With opportunity comes risk, though, and some of the early adopters have struggled to find a niche in the city. Gordon Ramsay came and went. So did Norman Van Aken. Ricker, whose Pok Pok empire is beloved in Portland, Ore.,  and New York, is still trying to find his voice in a city rich in delicious Thai food.

“L.A. is not as easy it looks,” Puck warns.

The most common reason many chefs give for coming to L.A. now may be the simplest, and one that has been given for generations. As Humm and Guidara put it: “We just really like it here.”

Friedman shared that sentiment. “We decided to open restaurants in places we wanted to spend time,” he says, noting that he and Bloomfield turned down opportunities in Las Vegas and Philadelphia. 

And now we can reap, and eat, the benefits. 

Your who's who of top chefs coming to L.A.

 

(Donald Traill / Invision / Associated Press)

Eddie Huang (New York City)

Baohaus in Chinatown's Far East Plaza, now open 

Chef and restaurateur behind Baohaus in New York. He hosts  "Huang's World" on Viceland and has written two memoirs, including Fresh Off the Boat, now a sitcom on ABC. 


(Michael Loccisano / Getty Images for Zero Point Zero Productions)

April Bloomfield (New York City)

Restaurant in the former the Cat & Fiddle space on Sunset Boulevard, coming in spring

Chef and co-owner, with business partner Ken Friedman, of the Spotted Pig, the Breslin, the John Dory Oyster BarSalvation TacoSalvation Burger and White Gold in New York and Tosca Cafe in San Francisco. Bloomfield is the author of two cookbooks, and she won the James Beard Award for best chef New York City in 2014. Friedman also won a Beard Award for outstanding restaurateur in 2016. 

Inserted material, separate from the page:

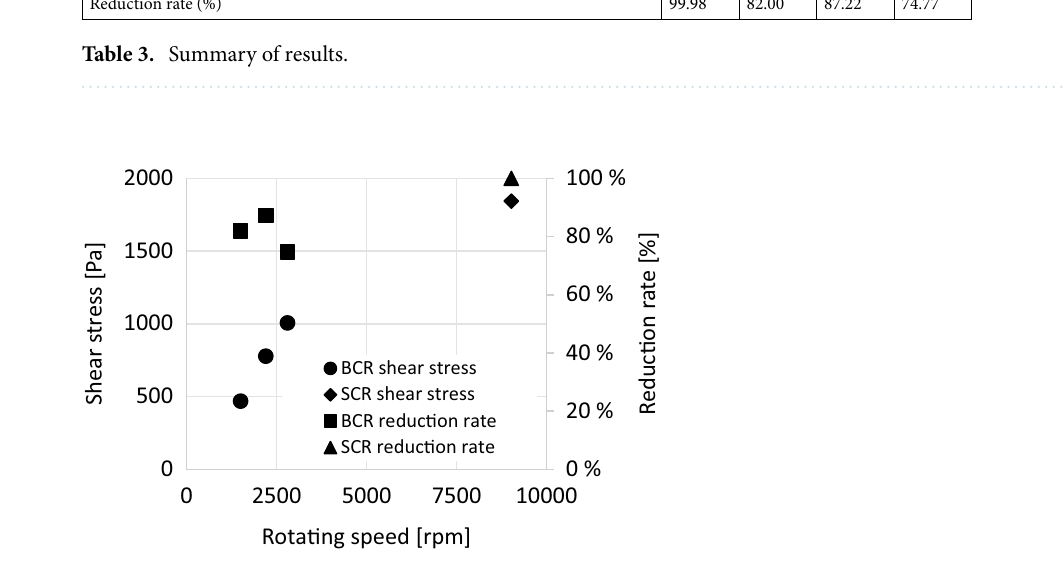
Figure 7. Shear stress and reduction rate values at different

(Vivien Killilea/Getty Images for Diageo)

Chris Bianco (Phoenix)

Tartine-Bianco project at Tartine Manufactory at ROW DTLA, coming this year

Chef-owner of Pizzeria BiancoPane BiancoBar Bianco and Tratto in Phoenix. Bianco was the first pizzaiolo to win a James Beard Award, when he was awarded best chef Southwest in 2003, and he is the author of  many cookbooks. 


(Tartine Manufactory)

Chad Robertson (San Francisco)

Tartine Manufactory at ROW DTLA, coming this year

Baker and co-owner, with his wife, Elisabeth Prueitt, of Tartine Bakery & Cafe and Tartine Manufactory in San Francisco. Three cookbooks have come from the Tartine restaurant family. Robertson and Prueitt jointly won the James Beard Award for outstanding pastry chef in 2008. 


(Daniel Zuchnik/Getty Images for NYCWFF)

Charles Phan (San Francisco)

Restaurant at City Market in the Fashion District, coming late this year

Owner and executive chef of the Slanted Door and Out the Door in San Francisco. He also owns the whiskey bar Hard Water and is the author of two cookbooks. Phan has won three James Beard Awards: best chef Pacific, outstanding restaurant and the foundation's award for Who's Who of Food and Beverage in America.

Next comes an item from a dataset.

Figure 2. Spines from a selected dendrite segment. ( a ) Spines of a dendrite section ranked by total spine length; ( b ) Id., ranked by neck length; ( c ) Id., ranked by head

(Liz O. Baylen / Los Angeles Times)

Daniel Humm and Will Guidara (New York City) 

The NoMad Los Angeles, in the Giannini Place complex in downtown, coming fall; the food truck is now running

The chef and restaurateur behind the three-Michelin-star Eleven Madison Park in New York City and the NoMad in New York City. The two have written three cookbooks . Humm has two James Beard Awards, for best chef New York City and outstanding chef.

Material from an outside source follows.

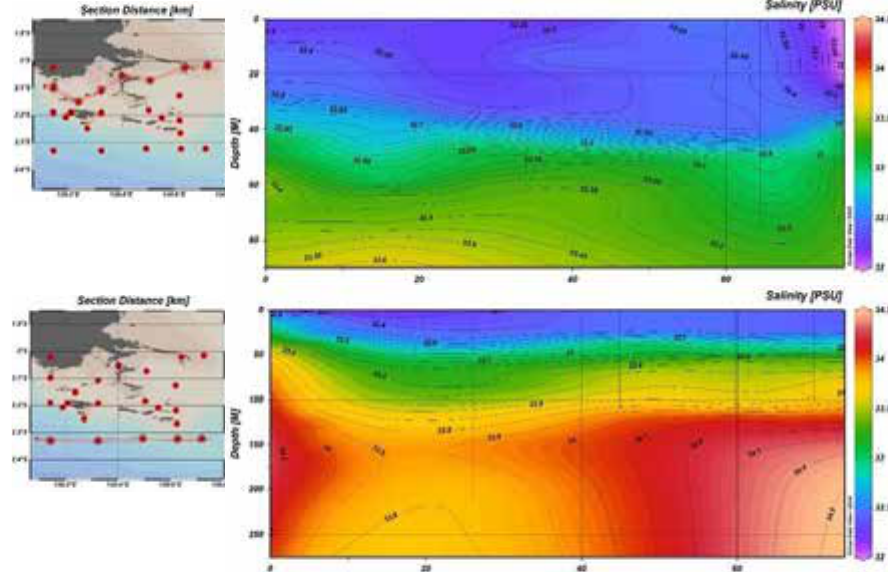
Fig. 4: The observation of spatial vertical salinity of Misool waters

(Timothy Hiatt / Getty Images)

Dave Beran (Chicago)

Currently looking for a space in DTLA

Former executive chef at Next in Chicago, where he won a James Beard Award for best chef Great Lakes in 2014. His Los Angeles  restaurant will be his first solo project. 


(Anjali Pinto)

Jessica Largey (Los Gatos, Calif.)

Simone in the Arts District, coming this summer 

Former chef de cuisine at the three-Michelin-star Manresa in Los Gatos. She won the James Beard Award for rising star chef of the year in 2015. Simone will be her first solo project. 


(Gilbert Carrasquillo / GC Images)

Jean-Georges Vongerichten (the world)

Jean-Georges Beverly Hills at the Waldorf Astoria Beverly Hills, coming this spring

French chef behind restaurants in New York, Las Vegas, Tokyo and Chicago. Jean-Georges, in New York's Trump Hotel, has three Michelin stars. Vongerichten has also published many cookbooks and won eight James Beard Awards, including best chef New York City, best new restaurant, outstanding chef and outstanding restaurant.